**Exercise set**
A. Which hash functions does the TwoCats entropy discussion mention by name? List every one.
B. Can you extract from the rows, word for word, the lines starting at the one containing "habitat: Banks" and ending after the one containing "collection date: 1960-09-20"?

**Selected passage**
If we disagree on something like this, then I'm probably wrong.  By
"entropy", I mean the set of reachable values divided by the total
states.  So long as it remains close to 1, there's no major issue.

Blake2b maps 512 bits to an unbiased 512 bits.  If you keep applying
Blake2b over and over, eventually you fall into a cycle regardless of
the starting point.  If you consider all possible inputs, and then
consider only states that are in a cycle, it is reduced quite a bit.
Applying Blake2 or any other cryptographic one-way hash should reduce
the entropy from the full set of possible inputs to just the states in
cycles.

> Then, I would say that the part in which you do a cryptographic
> hash is the only place in TwoCats that you more are likely to _not_
> lose entropy. Was that I typo or I misunderstood something?

When you use a permutation for mixing, you never lose a single
possible state.  If you take all 2^256 input states to TwoCat's ARX
hashing loop, every one of those states maps to a unique output state.
 By my definition of entropy, that means there is zero entropy loss.
Even if my hash function were just the identity, or x + 1, or any lame
permutation, no information is lost.  It makes it to the next call to
Blake2s where any bias, such as the output looking a lot like the
input, is erased, though with some actual entropy loss.

The multiplication loop in TwoCats is not a permutation and the set of
possible output states is smaller than the input states.  However, I
just feed that into Blake2s at the end of the cycle.  Entropy was
preserved by the ARX loop, so the multiplication loop does not have to
be perfect.  It simply has to be hard to skip and difficult to speed up.

There is the possibility that some correlation exists between inputs
to the ARX loop.  XOR does nasty things to correlated inputs :-)
However, all the data feeding the ARX function is isolated by at least
one, and typically many, full Blake2s hashes.  Even if Blake2s is
found to have a weakness, I can easily switch to SHA256, or SHA512,
both of which are compiled in already as options.

**Information provided**

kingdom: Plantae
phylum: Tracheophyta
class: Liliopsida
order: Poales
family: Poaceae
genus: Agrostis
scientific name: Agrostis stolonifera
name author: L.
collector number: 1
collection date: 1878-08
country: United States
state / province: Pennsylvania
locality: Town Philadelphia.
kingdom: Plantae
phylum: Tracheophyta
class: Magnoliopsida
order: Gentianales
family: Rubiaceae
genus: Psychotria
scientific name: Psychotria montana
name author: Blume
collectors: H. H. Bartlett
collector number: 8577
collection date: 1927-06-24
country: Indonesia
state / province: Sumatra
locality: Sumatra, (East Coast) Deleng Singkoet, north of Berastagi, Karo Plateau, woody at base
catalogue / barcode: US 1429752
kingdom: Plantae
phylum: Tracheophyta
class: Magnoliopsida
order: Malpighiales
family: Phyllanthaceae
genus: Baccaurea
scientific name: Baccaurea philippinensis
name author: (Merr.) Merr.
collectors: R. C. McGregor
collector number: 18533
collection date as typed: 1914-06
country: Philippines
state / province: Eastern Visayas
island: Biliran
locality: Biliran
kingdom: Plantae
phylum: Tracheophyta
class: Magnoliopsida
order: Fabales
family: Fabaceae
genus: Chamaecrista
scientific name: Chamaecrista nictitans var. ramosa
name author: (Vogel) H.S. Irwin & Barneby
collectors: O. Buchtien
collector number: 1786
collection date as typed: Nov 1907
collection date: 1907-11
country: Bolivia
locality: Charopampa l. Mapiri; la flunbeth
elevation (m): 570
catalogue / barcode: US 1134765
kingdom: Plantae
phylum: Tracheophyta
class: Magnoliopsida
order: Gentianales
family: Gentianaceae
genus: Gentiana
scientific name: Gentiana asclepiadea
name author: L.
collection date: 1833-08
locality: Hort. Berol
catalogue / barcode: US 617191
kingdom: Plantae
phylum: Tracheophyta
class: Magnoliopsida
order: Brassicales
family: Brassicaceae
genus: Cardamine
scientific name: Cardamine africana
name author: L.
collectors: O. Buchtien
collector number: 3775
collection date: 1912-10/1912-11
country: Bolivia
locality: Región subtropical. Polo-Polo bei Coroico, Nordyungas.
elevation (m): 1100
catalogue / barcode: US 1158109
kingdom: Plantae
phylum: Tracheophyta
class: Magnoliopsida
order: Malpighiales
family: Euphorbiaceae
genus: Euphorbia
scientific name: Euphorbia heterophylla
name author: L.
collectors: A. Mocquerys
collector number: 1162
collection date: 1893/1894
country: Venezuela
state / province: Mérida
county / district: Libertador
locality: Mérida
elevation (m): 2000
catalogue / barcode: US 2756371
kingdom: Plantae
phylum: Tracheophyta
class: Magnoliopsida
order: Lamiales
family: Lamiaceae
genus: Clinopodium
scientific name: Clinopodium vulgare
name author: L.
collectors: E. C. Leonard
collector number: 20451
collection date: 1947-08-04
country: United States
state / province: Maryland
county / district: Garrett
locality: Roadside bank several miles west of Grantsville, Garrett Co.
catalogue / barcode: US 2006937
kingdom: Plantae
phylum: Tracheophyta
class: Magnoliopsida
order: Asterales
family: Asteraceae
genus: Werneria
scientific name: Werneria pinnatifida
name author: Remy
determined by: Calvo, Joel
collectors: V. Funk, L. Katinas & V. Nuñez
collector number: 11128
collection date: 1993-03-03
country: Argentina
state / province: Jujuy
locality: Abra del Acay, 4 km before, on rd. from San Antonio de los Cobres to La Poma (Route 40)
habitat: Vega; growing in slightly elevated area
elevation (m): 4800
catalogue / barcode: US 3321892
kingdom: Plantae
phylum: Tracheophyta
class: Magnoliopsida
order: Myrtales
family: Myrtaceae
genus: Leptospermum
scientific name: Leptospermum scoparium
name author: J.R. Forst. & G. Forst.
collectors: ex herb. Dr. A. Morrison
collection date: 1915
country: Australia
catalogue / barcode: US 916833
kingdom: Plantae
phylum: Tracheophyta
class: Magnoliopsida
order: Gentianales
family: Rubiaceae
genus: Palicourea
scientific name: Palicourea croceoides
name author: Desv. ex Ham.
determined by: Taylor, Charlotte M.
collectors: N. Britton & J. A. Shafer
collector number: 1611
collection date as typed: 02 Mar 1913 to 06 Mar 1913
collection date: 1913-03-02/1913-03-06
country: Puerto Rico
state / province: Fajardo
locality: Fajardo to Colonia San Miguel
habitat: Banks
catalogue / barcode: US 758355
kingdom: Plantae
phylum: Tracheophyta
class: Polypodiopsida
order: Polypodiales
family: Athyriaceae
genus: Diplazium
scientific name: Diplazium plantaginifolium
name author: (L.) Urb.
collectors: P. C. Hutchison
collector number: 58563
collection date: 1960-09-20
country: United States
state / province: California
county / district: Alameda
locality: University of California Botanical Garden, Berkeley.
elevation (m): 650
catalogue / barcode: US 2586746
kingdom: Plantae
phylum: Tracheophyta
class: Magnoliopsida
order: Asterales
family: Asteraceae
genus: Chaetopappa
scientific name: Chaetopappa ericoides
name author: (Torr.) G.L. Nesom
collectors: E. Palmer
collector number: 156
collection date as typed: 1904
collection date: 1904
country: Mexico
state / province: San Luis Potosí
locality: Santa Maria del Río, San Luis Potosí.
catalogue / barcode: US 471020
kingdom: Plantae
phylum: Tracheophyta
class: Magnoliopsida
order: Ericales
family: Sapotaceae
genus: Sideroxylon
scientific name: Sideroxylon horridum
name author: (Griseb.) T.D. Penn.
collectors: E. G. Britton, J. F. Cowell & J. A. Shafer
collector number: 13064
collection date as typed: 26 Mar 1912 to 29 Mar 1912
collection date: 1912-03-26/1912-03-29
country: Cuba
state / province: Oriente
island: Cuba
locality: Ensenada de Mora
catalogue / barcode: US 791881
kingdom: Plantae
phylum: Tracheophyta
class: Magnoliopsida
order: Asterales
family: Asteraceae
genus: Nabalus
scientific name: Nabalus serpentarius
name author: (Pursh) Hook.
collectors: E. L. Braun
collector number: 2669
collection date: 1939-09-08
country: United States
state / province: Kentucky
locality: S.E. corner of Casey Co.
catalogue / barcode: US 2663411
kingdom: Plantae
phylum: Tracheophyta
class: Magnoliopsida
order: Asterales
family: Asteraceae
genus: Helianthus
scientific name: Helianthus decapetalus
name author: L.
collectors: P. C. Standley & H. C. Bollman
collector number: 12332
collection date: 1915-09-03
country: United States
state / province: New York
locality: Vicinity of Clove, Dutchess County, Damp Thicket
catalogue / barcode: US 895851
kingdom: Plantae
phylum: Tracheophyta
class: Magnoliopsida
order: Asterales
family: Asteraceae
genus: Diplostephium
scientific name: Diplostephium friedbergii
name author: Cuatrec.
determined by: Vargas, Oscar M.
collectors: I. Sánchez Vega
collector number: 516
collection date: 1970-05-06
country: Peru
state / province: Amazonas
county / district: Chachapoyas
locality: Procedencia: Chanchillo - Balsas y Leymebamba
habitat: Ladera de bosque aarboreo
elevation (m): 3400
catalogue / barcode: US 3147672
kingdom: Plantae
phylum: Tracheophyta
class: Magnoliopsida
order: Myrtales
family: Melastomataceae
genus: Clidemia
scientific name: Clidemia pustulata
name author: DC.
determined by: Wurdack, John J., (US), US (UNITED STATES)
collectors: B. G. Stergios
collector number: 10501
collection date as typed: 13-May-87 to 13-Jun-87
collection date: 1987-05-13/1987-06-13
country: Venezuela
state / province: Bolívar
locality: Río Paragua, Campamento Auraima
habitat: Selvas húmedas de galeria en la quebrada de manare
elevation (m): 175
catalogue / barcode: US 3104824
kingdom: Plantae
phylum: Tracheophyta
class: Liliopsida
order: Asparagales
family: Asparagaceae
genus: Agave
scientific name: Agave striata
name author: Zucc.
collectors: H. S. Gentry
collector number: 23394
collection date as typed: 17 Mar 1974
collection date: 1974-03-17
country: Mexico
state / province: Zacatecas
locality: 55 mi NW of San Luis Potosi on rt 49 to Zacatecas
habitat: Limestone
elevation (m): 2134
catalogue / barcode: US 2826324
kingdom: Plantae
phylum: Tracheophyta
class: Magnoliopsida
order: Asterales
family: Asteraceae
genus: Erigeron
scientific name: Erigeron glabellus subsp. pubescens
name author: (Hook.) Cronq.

**Answers given**
A. Blake2b, Blake2, Blake2s, SHA256, SHA512

B.
habitat: Banks
catalogue / barcode: US 758355
kingdom: Plantae
phylum: Tracheophyta
class: Polypodiopsida
order: Polypodiales
family: Athyriaceae
genus: Diplazium
scientific name: Diplazium plantaginifolium
name author: (L.) Urb.
collectors: P. C. Hutchison
collector number: 58563
collection date: 1960-09-20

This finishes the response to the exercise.